Another annoying aspect was that Pierce seemed very keen on labeling her antagonist as a serial killer. And she went on to do so before the appearance of a second body and while the first case was still being worked upon as a personal crime. Serial killer based crime thrillers definitely have a following – but Cause to Kill did not unfold like one, it was just assumed to be one from the get-go, which gave the entire investigation a muddled-up feel.

The story also seemed choppy. Some aspects could really have been elaborated upon to give it that well-rounded feel, but they were left short. As a result, the story felt like it was trying too hard on the unexpected twists, which ended up being abrupt, often pointless, and forced.

Finally, the killer’s motive and psychology were also not explored to their full potential. It began really well, with great promise, but wasn’t really delved into or even bothered with, which left you with that uncomfortable this-story-didn’t-end-in-a-neat-little-bow feeling. And it also just took away all the impact with which the killer’s story had begun.

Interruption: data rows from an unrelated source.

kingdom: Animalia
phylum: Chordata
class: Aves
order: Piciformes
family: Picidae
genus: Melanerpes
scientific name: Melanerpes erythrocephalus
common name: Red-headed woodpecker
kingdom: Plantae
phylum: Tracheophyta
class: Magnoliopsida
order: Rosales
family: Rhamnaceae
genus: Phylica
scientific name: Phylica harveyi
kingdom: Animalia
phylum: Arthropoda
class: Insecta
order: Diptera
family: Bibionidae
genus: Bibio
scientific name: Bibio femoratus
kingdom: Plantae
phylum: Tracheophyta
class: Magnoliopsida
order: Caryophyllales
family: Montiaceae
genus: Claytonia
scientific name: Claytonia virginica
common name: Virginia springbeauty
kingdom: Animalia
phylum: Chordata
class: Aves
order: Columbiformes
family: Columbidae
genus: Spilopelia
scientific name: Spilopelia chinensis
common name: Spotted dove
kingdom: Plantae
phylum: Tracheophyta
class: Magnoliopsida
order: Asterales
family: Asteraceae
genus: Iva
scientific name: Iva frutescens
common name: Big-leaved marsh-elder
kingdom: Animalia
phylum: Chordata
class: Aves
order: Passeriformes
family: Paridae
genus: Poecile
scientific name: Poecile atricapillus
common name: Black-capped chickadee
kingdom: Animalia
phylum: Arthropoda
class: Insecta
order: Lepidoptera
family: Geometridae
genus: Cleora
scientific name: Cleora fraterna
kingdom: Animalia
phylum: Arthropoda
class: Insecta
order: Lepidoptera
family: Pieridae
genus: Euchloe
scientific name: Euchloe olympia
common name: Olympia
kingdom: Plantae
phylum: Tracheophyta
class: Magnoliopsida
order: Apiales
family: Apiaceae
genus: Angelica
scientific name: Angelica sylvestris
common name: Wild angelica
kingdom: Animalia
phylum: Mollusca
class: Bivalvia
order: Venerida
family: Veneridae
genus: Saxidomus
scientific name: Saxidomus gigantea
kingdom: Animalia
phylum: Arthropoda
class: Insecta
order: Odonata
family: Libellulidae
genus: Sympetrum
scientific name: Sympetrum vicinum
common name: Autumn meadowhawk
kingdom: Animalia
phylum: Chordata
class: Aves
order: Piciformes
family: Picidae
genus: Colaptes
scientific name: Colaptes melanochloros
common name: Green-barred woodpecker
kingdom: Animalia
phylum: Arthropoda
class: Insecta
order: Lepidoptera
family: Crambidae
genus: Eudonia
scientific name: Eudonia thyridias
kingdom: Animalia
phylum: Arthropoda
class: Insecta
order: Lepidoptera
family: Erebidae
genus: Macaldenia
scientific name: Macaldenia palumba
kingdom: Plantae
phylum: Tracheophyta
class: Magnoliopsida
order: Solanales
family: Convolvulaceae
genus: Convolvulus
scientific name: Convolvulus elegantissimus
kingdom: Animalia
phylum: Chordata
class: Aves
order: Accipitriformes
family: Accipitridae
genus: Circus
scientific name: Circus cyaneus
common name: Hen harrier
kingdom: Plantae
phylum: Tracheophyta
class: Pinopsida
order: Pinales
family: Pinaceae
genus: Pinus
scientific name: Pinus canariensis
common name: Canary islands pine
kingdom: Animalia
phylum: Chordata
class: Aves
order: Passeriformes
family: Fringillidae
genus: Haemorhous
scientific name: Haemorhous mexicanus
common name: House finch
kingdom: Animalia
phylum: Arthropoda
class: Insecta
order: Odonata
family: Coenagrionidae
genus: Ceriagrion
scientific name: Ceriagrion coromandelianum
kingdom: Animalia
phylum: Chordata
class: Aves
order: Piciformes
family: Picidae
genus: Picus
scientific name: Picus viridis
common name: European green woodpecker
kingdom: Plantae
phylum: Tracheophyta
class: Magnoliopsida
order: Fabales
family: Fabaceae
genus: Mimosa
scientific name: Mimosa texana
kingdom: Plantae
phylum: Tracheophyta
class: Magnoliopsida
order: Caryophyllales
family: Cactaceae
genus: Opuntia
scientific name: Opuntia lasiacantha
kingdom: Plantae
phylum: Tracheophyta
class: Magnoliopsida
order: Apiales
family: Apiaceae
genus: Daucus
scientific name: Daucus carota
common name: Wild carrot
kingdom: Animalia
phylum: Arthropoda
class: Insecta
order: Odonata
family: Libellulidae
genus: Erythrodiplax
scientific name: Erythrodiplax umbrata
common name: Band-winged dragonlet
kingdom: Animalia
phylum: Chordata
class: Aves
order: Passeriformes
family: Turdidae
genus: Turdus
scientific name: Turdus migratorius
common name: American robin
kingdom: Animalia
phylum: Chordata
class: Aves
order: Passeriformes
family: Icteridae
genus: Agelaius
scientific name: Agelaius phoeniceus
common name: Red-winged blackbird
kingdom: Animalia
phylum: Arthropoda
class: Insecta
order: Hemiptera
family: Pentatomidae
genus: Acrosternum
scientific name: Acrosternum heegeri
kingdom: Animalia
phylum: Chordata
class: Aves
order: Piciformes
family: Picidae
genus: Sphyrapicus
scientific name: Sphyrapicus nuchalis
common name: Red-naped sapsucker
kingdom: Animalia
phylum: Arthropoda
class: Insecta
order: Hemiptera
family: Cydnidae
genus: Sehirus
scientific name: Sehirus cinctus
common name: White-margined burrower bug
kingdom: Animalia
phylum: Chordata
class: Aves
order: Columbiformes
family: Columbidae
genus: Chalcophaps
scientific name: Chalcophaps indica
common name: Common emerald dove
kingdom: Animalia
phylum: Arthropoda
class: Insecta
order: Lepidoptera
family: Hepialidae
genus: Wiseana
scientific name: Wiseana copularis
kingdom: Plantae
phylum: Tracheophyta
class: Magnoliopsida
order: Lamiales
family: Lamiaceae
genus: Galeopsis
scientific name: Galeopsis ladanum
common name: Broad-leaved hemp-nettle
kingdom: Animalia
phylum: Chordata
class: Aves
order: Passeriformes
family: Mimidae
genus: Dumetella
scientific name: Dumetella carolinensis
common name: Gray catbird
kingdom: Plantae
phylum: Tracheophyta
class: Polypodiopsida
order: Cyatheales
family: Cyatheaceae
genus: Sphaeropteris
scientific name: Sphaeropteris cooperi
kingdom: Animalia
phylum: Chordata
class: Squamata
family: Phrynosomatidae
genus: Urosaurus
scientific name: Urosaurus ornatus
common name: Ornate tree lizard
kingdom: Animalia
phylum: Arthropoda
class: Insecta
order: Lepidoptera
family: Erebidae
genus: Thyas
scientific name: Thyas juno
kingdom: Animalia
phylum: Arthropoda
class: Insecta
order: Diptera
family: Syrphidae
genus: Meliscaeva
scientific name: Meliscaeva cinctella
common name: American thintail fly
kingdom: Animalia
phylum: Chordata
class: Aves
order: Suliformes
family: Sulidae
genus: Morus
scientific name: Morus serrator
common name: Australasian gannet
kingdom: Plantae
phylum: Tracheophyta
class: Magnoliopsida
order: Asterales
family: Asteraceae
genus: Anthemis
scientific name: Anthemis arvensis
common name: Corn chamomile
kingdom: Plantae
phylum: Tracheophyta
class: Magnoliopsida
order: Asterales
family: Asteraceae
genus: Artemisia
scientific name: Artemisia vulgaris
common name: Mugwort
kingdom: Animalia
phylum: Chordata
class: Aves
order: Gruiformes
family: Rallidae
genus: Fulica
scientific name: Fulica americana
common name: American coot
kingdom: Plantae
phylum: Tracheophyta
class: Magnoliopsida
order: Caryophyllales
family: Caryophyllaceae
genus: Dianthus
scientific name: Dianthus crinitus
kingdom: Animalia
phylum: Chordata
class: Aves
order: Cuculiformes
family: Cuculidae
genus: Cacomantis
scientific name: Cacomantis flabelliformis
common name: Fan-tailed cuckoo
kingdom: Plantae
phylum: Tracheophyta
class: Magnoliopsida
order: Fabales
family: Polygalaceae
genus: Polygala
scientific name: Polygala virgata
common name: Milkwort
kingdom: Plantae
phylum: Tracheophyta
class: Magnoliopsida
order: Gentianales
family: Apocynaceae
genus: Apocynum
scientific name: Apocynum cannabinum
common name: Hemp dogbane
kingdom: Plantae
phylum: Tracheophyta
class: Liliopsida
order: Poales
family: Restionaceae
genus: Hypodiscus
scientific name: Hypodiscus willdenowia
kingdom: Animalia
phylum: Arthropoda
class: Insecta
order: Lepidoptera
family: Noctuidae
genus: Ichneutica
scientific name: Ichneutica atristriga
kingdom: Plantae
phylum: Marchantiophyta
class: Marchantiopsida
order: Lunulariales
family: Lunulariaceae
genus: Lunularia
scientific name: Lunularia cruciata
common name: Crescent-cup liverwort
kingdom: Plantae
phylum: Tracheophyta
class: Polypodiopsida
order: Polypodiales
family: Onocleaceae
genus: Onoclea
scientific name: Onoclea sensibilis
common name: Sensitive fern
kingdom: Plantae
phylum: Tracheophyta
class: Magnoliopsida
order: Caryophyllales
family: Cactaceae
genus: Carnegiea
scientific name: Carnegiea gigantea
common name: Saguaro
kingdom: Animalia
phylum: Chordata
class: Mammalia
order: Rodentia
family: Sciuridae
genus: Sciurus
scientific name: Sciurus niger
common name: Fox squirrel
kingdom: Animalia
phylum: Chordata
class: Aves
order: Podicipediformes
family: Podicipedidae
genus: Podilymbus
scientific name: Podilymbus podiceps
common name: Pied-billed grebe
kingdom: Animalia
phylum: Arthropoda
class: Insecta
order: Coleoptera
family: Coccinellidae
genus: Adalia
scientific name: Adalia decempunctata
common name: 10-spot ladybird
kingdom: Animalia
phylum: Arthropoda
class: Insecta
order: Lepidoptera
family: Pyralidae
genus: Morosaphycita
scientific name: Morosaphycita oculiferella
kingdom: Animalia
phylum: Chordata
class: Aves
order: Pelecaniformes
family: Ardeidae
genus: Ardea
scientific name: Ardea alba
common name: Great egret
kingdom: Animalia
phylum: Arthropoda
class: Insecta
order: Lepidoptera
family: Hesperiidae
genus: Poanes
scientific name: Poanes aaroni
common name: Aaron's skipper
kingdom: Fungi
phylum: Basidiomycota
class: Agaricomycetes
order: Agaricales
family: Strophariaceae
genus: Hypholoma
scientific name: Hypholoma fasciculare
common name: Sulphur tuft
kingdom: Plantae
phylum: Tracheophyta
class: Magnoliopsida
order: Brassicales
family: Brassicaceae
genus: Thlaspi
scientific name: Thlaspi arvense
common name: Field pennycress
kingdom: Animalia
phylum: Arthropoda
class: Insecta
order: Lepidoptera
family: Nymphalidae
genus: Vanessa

What Cause to Kill did have going for it was the relatively fast pace and storyline which, at the very crux of it, was decently intriguing. That’s why I would recommend it to:

  • people looking for a quick crime thriller junk read
  • hardcore crime thriller fans

After the slight disappointment that this book was, I would not bother with the rest of the Avery Black series by Pierce. But, I had definitely enjoyed Once Gone more than I did Cause to Kill (you can check out my review for that book over here), so I may read some of her other series if I need a short and fast crime thriller fix.